Luc Besson famously wrote his original screenplay for The Fifth Element when he was in high school. Since The Fifth Element was produced in 1997, he's directed one movie, The Messenger: The Story of Joan of Arc, and written and produced several, including the Taxi films, Wasabi, The Transporter (and the upcoming The Transporter 2), and Jet Li's Kiss of the Dragon, passing all of them to other directors. Though he turned 46 this year, Besson is still writing like a high-schooler, and Unleashed provides enough evidence to suggest that Besson's cast-off screenplays will never have much to offer.

Jet Li plays Danny, a feral attack "dog" wielded by a Glasgow criminal named Bart (Bob Hoskins). Bart's a collector and enforcer for the mob, but mostly talks shit, sits back, and smiles while Danny does all the work ("The master commands and the dog obeys!"). When the "work day" is over, Bart takes his collared pet to underground ultimate fights, removes his collar, and sics him on the unsuspecting competition.

Everything changes when Danny finds himself unexpectedly free of Bart's clutches. Taken in by a kindly blind piano tuner (reigning "Best Supporting Actor" Oscar winner Morgan Freeman), the wide-eyed, child-like Danny opens up to the world around him, especially the piano tuner's stepchild Victoria (Kerry Condon, sporting geeky braces). Here's where Li gets to turn on the sweet charm, learning to eat ice cream and generally responding to the kindness of his new friends. It's an acting gamble that reinforces Li's ability but nevertheless plays like a humiliation meant to dodge Li's limited English skills.

In nearly every way, Unleashed is a remake of The Elephant Man, with a gentle primitive exploited, for money and sadism, by a low-class British showman (Hoskins grins and growls, "Get 'em young and the possibilities are endless"). Like John Merrick, Danny gets care from a mentor, needs to understand about his mother, and finds himself back in the clutches of his exploiter. The difference, of course, is that Danny kicks ass, martial-arts-style.

As choreographed by Yuen Wo Ping, Li's quicksilver acrobatics have a particularly vicious edge to them here (aided by whiz-bang editing and musically accompanied by Massive Attack and the RZA). The fights feel fleeting, though (and certainly joyless), as Besson's script focuses on obvious, utterly predictable manipulations, mostly photographed in dim and dusty green-tinged tones for director Louis Letterier (The Transporter, The Transporter 2). In Letterier's defense, the picture moves along nicely, and the preview audience with whom I saw the film gasped and emitted "Oh!"s on cue from the brutal moves.

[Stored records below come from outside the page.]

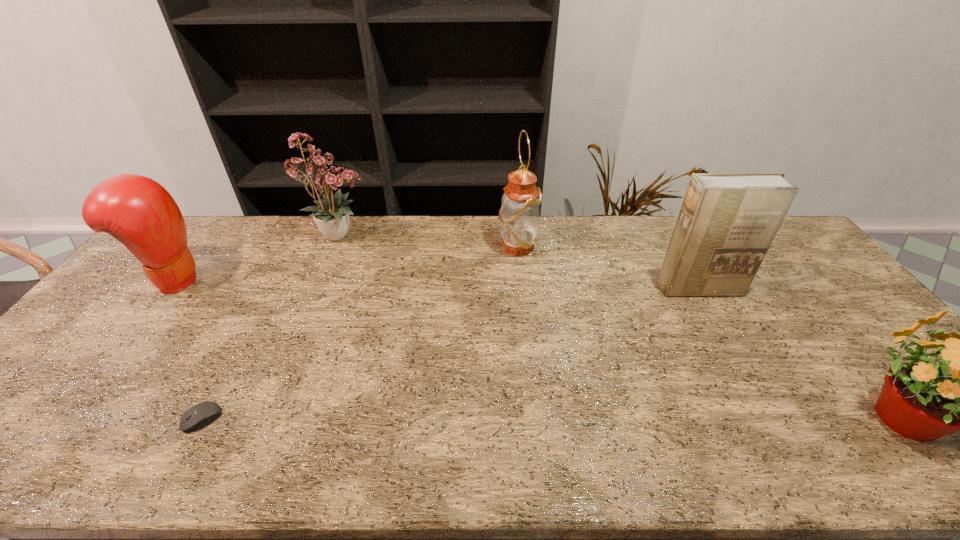
Locate an element on the screen. Image resolution: width=960 pixels, height=540 pixels. free space between the phonebook and the boxing glove is located at coordinates (436, 284).

Identify the location of unoccupied area between the shortest object and the oil lamp. The image size is (960, 540). (360, 333).

The height and width of the screenshot is (540, 960). I want to click on vacant space that is in between the leftmost object and the second object from right to left, so click(436, 284).

The image size is (960, 540). What are the coordinates of `vacant region between the leftmost object and the flower arrangement` in the screenshot? It's located at (257, 257).

This screenshot has height=540, width=960. I want to click on vacant space that is in between the second object from right to left and the leftmost object, so click(436, 284).

Point out which object is positioned as the fifth nearest to the flower arrangement. Please provide its 2D coordinates. Your answer should be formatted as a tuple, i.e. [(x, y)], where the tuple contains the x and y coordinates of a point satisfying the conditions above.

[(920, 400)]

Where is `object that stands as the second closest to the rightmost object`? The image size is (960, 540). object that stands as the second closest to the rightmost object is located at coordinates (519, 215).

At what (x,y) coordinates should I click in order to perform the action: click on free space in the image that satisfies the following two spatial constraints: 1. on the striking surface of the shortest object; 2. on the right side of the boxing glove. Please return your answer as a coordinate pair (x, y). Image resolution: width=960 pixels, height=540 pixels. Looking at the image, I should click on (64, 419).

This screenshot has height=540, width=960. I want to click on free location that satisfies the following two spatial constraints: 1. on the front-facing side of the flower arrangement; 2. on the left side of the oil lamp, so click(335, 247).

What are the coordinates of `vacant space that satisfies the following two spatial constraints: 1. on the front side of the third object from right to left; 2. on the striking surface of the leftmost object` in the screenshot? It's located at (520, 280).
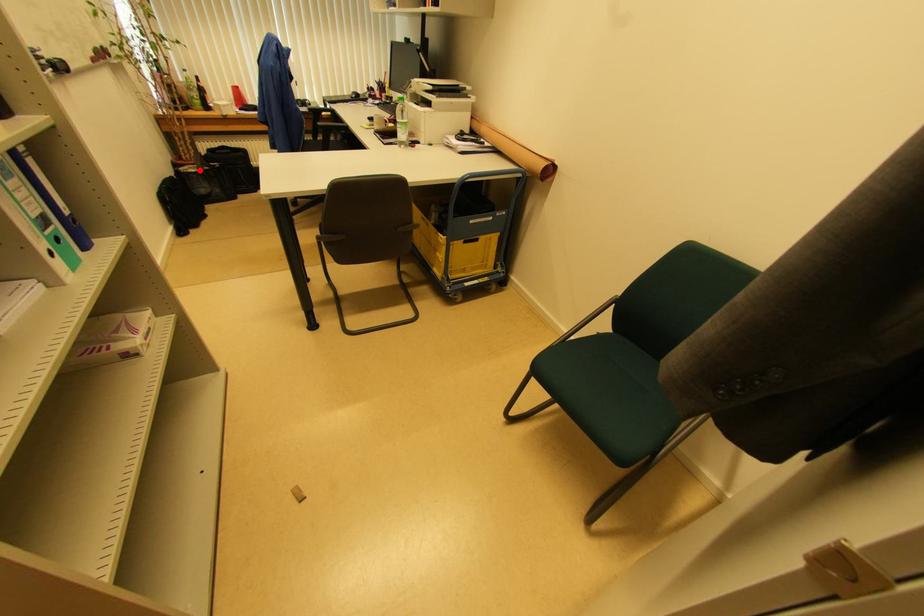
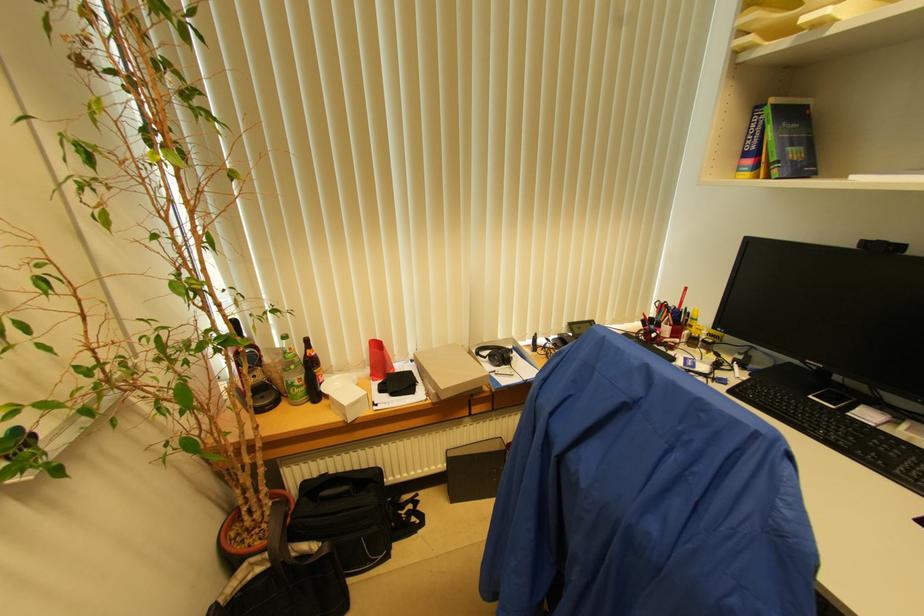
Locate, in the second image, the point that corresponds to the highlighted location in the first image.

(273, 561)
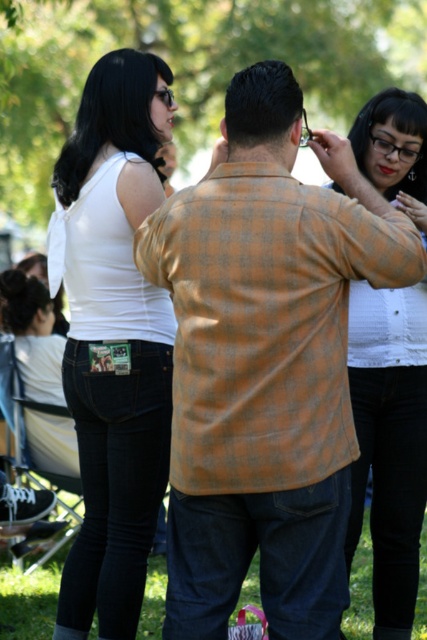
Question: Does orange checkered shirt at center appear on the right side of matte white shirt at center?

Choices:
 (A) no
 (B) yes

Answer: (A)

Question: Which of the following is the farthest from the observer?

Choices:
 (A) white matte tank top at upper left
 (B) matte white shirt at center
 (C) orange checkered shirt at center

Answer: (A)

Question: Can you confirm if orange checkered shirt at center is positioned below matte white shirt at center?

Choices:
 (A) yes
 (B) no

Answer: (B)

Question: Is white matte tank top at upper left further to the viewer compared to matte white shirt at center?

Choices:
 (A) no
 (B) yes

Answer: (B)

Question: Which point appears closest to the camera in this image?

Choices:
 (A) (359, 305)
 (B) (283, 630)

Answer: (B)

Question: Which object appears closest to the camera in this image?

Choices:
 (A) orange checkered shirt at center
 (B) white matte tank top at upper left

Answer: (A)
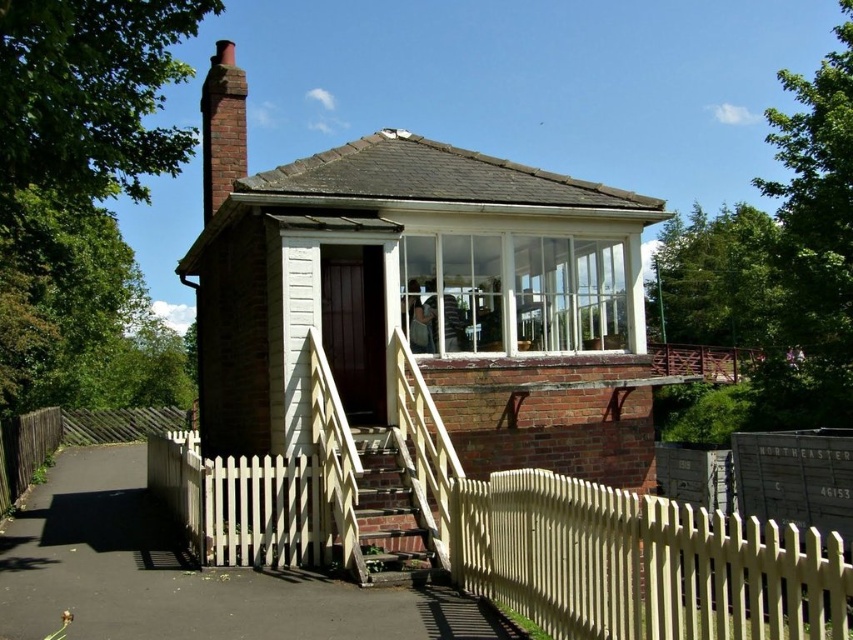
You are standing outside the building and want to enter through the entrance. Which object must you pass by first, the white picket fence at lower center or the brick chimney at upper left?

The white picket fence at lower center is in front of the brick chimney at upper left, so you must pass by the white picket fence at lower center first to reach the entrance.

From the picture: You are a painter hired to paint the white picket fence at lower center and the white picket fence at lower right. Which fence requires a taller ladder to reach its top?

The white picket fence at lower center requires a taller ladder because it has a greater height compared to the white picket fence at lower right.

You are standing in front of the building and want to enter through the entrance. Which object, the white picket fence at lower center or the brick chimney at upper left, is closer to you as you approach the entrance?

The white picket fence at lower center is closer to you as you approach the entrance because it is located below the brick chimney at upper left, meaning it is positioned lower and nearer to the ground level where the entrance is situated.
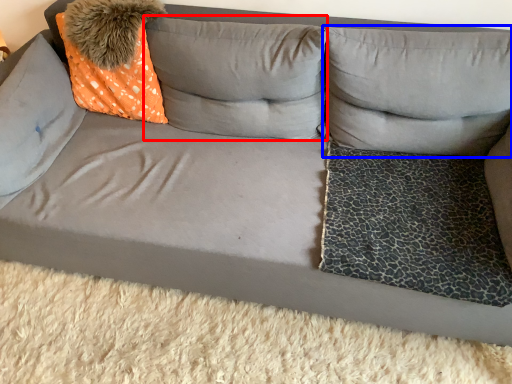
Question: Which of the following is the farthest to the observer, pillow (highlighted by a red box) or pillow (highlighted by a blue box)?

Choices:
 (A) pillow
 (B) pillow

Answer: (A)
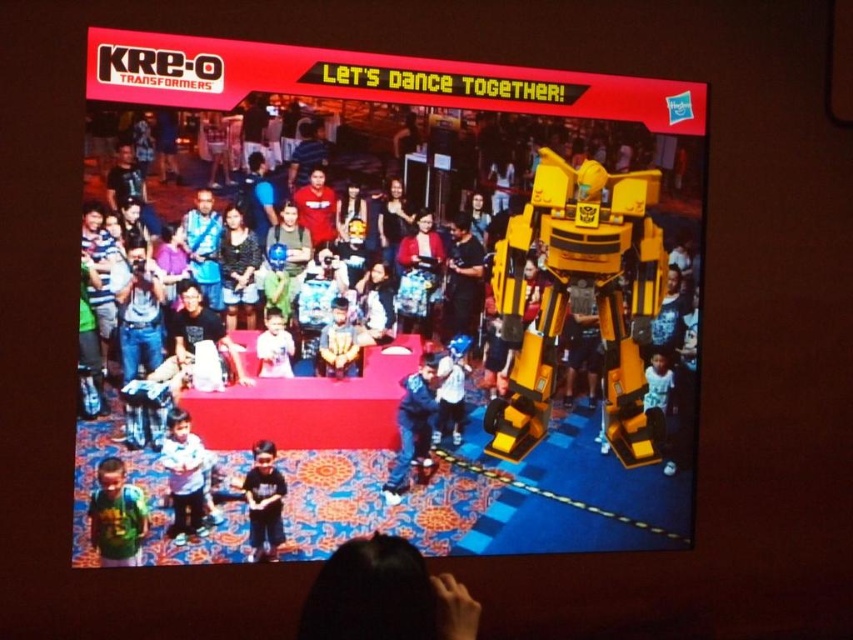
You are a photographer standing at the center of the scene. You want to take a photo of the green jersey at lower left. Which direction should you move to get a better shot?

You should move to your left to get a better shot of the green jersey at lower left since it is located at point (x=115, y=516), which is towards the lower left of the frame.

Based on the photo, you are a photographer at the event and want to capture a photo where both the green jersey at lower left and the blue fabric cap at center are visible. Considering their heights, which object should you focus on to ensure both are in frame?

The green jersey at lower left has a lesser height compared to the blue fabric cap at center. To ensure both are visible, focus on the blue fabric cap at center since it is taller, allowing the shorter green jersey at lower left to also be in frame.

What object is located at the coordinates point (339, 342) in the image?

The point (339, 342) corresponds to the smooth skin face at center.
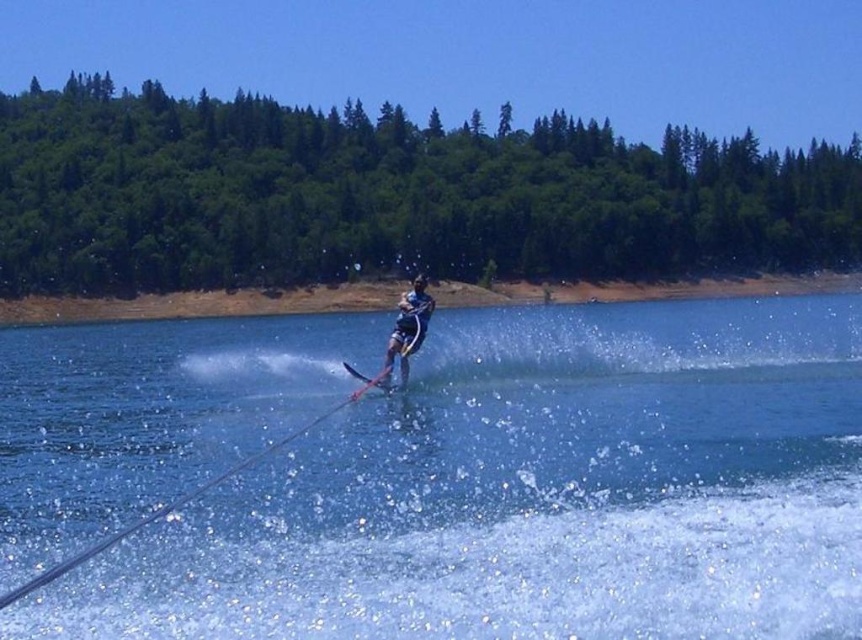
Can you confirm if green leafy trees at upper center is positioned to the left of shiny metallic ski at center?

No, green leafy trees at upper center is not to the left of shiny metallic ski at center.

Is green leafy trees at upper center bigger than shiny metallic ski at center?

Correct, green leafy trees at upper center is larger in size than shiny metallic ski at center.

Where is `green leafy trees at upper center`? green leafy trees at upper center is located at coordinates (388, 196).

The height and width of the screenshot is (640, 862). I want to click on green leafy trees at upper center, so click(388, 196).

Does green leafy trees at upper center come behind dark blue fabric wetsuit at center?

That is True.

Measure the distance from green leafy trees at upper center to dark blue fabric wetsuit at center.

They are 38.35 meters apart.

Does point (30, 259) come in front of point (403, 317)?

No, it is not.

Locate an element on the screen. This screenshot has width=862, height=640. green leafy trees at upper center is located at coordinates (388, 196).

Is clear blue water at center positioned before shiny metallic ski at center?

Yes, it is in front of shiny metallic ski at center.

Can you confirm if clear blue water at center is thinner than shiny metallic ski at center?

Incorrect, clear blue water at center's width is not less than shiny metallic ski at center's.

Which is in front, point (350, 564) or point (385, 378)?

Point (350, 564) is in front.

Find the location of a particular element. clear blue water at center is located at coordinates (531, 493).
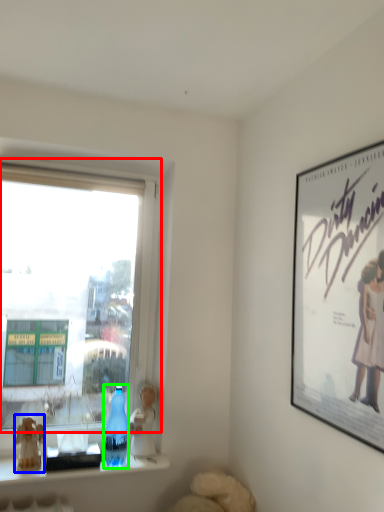
Question: Considering the real-world distances, which object is farthest from window (highlighted by a red box)? figurine (highlighted by a blue box) or bottle (highlighted by a green box)?

Choices:
 (A) figurine
 (B) bottle

Answer: (A)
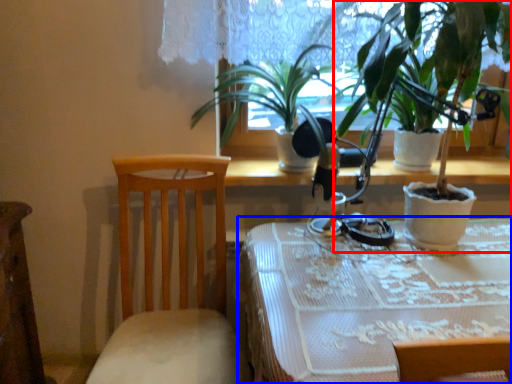
Question: Which of the following is the closest to the observer, houseplant (highlighted by a red box) or table (highlighted by a blue box)?

Choices:
 (A) houseplant
 (B) table

Answer: (B)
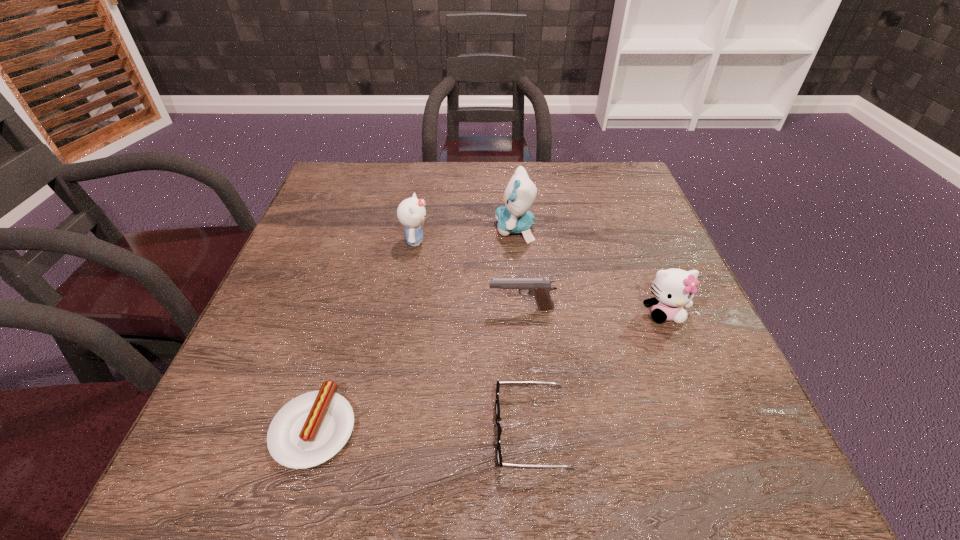
This screenshot has width=960, height=540. I want to click on free space at the far right corner of the desktop, so click(622, 187).

Find the location of a particular element. The width and height of the screenshot is (960, 540). free space between the leftmost kitten and the nearest kitten is located at coordinates (540, 277).

Locate an element on the screen. free space between the pistol and the spectacles is located at coordinates (526, 370).

Image resolution: width=960 pixels, height=540 pixels. In order to click on blank region between the pistol and the fifth tallest object in this screenshot , I will do `click(526, 370)`.

The height and width of the screenshot is (540, 960). Find the location of `free space that is in between the spectacles and the tallest object`. free space that is in between the spectacles and the tallest object is located at coordinates tap(523, 330).

The height and width of the screenshot is (540, 960). I want to click on vacant region between the sausage and the tallest object, so click(x=415, y=328).

Where is `free area in between the second kitten from right to left and the pistol`? This screenshot has height=540, width=960. free area in between the second kitten from right to left and the pistol is located at coordinates (518, 269).

The width and height of the screenshot is (960, 540). What are the coordinates of `vacant region between the spectacles and the leftmost kitten` in the screenshot? It's located at click(473, 336).

Where is `vacant area between the nearest kitten and the pistol`? vacant area between the nearest kitten and the pistol is located at coordinates (593, 311).

Identify the location of vacant area that lies between the rightmost object and the shortest object. The width and height of the screenshot is (960, 540). (490, 370).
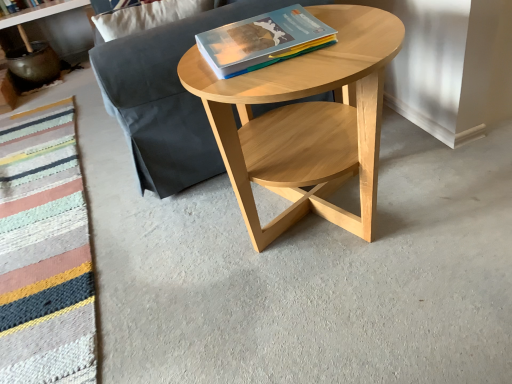
I want to click on vacant area that lies between dark gray fabric couch at center and natural wood coffee table at center, so click(x=198, y=240).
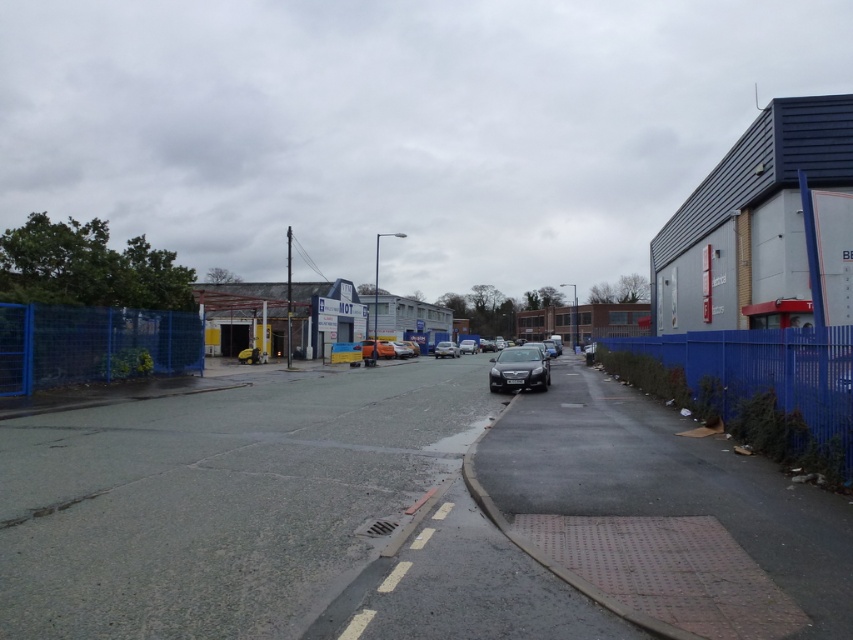
Measure the distance between point (126,326) and camera.

Point (126,326) and camera are 24.36 meters apart from each other.

Where is `blue mesh fence at lower left`? Image resolution: width=853 pixels, height=640 pixels. blue mesh fence at lower left is located at coordinates (91, 344).

Can you confirm if blue metal fence at right is positioned to the left of orange matte car at center?

No, blue metal fence at right is not to the left of orange matte car at center.

Can you confirm if blue metal fence at right is taller than orange matte car at center?

Indeed, blue metal fence at right has a greater height compared to orange matte car at center.

Locate an element on the screen. The height and width of the screenshot is (640, 853). blue metal fence at right is located at coordinates (767, 369).

Find the location of a particular element. This screenshot has height=640, width=853. blue metal fence at right is located at coordinates (767, 369).

Does orange matte car at center appear on the right side of shiny silver car at center?

Incorrect, orange matte car at center is not on the right side of shiny silver car at center.

Where is `orange matte car at center`? The width and height of the screenshot is (853, 640). orange matte car at center is located at coordinates (376, 348).

Does point (376, 349) come in front of point (456, 352)?

Yes, it is.

What are the coordinates of `orange matte car at center` in the screenshot? It's located at (376, 348).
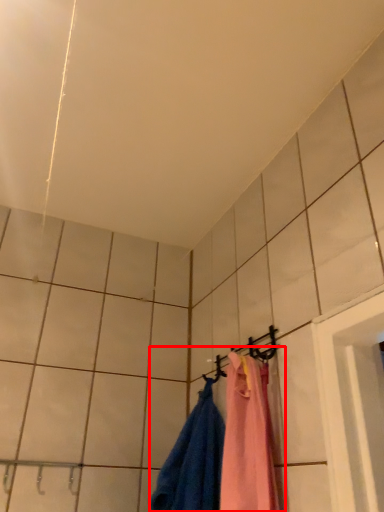
Question: From the image's perspective, what is the correct spatial positioning of laundry (annotated by the red box) in reference to hanger?

Choices:
 (A) below
 (B) above

Answer: (A)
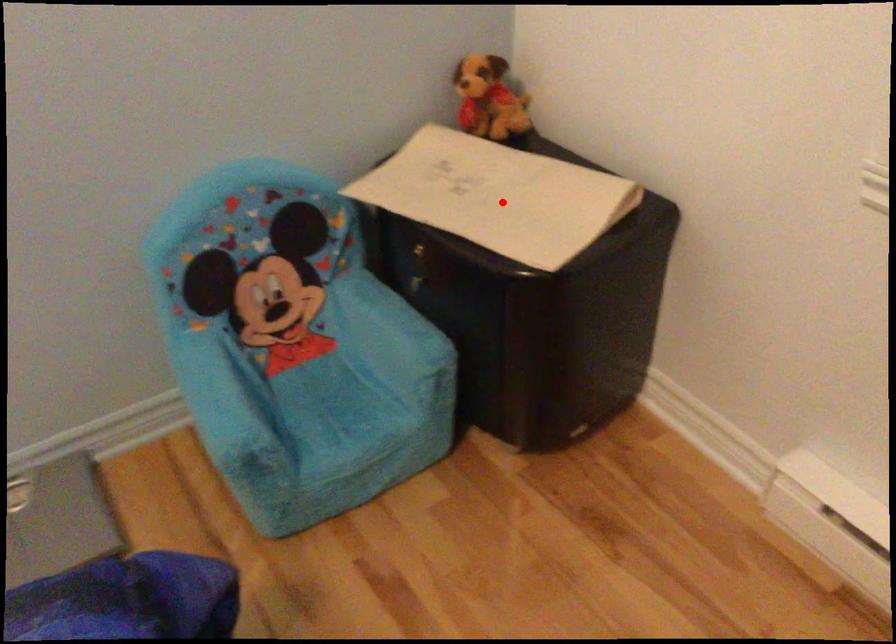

Freeman's incapable of a bad performance, but he did himself no favors by taking a role that gives him so few opportunities to show his stuff. Okay, he makes you believe he can't see, and helps you to hear lines like "A piano's a lot like people—you pound on a piano, it goes out of tune" without retching, but that's about it. His character also awakens Danny to Mozart's "Sonata No. 11 in A Major," which is good for a little culture. In cultural terms, Besson obvously intends to revive Victorian melodrama here, with the Dickensian trials of a poor shackled martial artist, but save your great expectations for the next summer action movie.